It was the nail in the coffin. A slim, bronze arm took her under its protections with the same determination in which it swung a golf club. “I will take you,” declared Jordan, tone brooking no arguments- not even from Tom- and she whisked Daisy away to the little blue coupe without a glance for anyone else, hurrying the golden girl away before she could wilt in the dust and be trampled underfoot.

Taking hold of Gatsby’s elbow, Nick pulled him through the crowd to the yellow car, now ignored as everyone in the valley looked at the couple whose argument had not faltered since it started.

“Come on,” he ordered, tugging Gatsby with him and climbing into the driver’s seat- whatever other flaws he may have possessed, Nick Carraway was at least the most careful driver of anyone he knew. Gatsby did not move, did not even break his vigil from the crowd and the blue automobile disappearing into the distance. “Jay? Come on, Jay, we’ll get you home.”
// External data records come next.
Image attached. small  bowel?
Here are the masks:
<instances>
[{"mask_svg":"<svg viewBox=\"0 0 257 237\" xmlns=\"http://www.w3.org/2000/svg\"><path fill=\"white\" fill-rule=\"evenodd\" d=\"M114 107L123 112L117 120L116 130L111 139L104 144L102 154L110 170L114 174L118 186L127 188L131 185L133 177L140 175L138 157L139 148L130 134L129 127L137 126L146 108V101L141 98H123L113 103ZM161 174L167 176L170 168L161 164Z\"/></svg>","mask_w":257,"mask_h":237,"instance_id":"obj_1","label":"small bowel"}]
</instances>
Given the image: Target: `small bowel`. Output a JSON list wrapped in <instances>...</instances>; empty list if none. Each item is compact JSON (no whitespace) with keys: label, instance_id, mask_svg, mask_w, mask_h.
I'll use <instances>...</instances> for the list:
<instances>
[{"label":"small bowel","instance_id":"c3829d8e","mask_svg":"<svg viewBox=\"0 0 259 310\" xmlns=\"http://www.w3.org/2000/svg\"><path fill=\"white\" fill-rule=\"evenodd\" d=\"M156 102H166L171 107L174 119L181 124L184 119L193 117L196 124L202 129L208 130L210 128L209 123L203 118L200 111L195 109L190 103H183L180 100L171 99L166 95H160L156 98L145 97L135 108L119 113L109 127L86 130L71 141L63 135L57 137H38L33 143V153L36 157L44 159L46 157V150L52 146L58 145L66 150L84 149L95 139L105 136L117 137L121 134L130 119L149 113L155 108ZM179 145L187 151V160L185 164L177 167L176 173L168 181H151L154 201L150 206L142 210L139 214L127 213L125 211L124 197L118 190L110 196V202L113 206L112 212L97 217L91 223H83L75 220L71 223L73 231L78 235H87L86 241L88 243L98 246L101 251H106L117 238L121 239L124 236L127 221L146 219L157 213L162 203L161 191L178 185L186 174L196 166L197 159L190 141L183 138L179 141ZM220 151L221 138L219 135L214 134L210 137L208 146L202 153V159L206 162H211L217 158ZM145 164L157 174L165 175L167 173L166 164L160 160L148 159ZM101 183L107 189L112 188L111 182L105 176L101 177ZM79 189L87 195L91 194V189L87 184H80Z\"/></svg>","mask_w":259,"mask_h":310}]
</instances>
“She’ll be alright tomorrow,” he said as if he hadn’t heard a word Nick said. “But I ought to go over in case he tries to bother her about any of this unpleasantness. He might try some brutality.”

It was all Nick could do not to scream. Or cry. “He won’t touch her. He’s not thinking about her.”

“I don’t trust him, old sport.”

“You can’t wait outside the house all night- you’ll be arrested. Come home and get some sleep.”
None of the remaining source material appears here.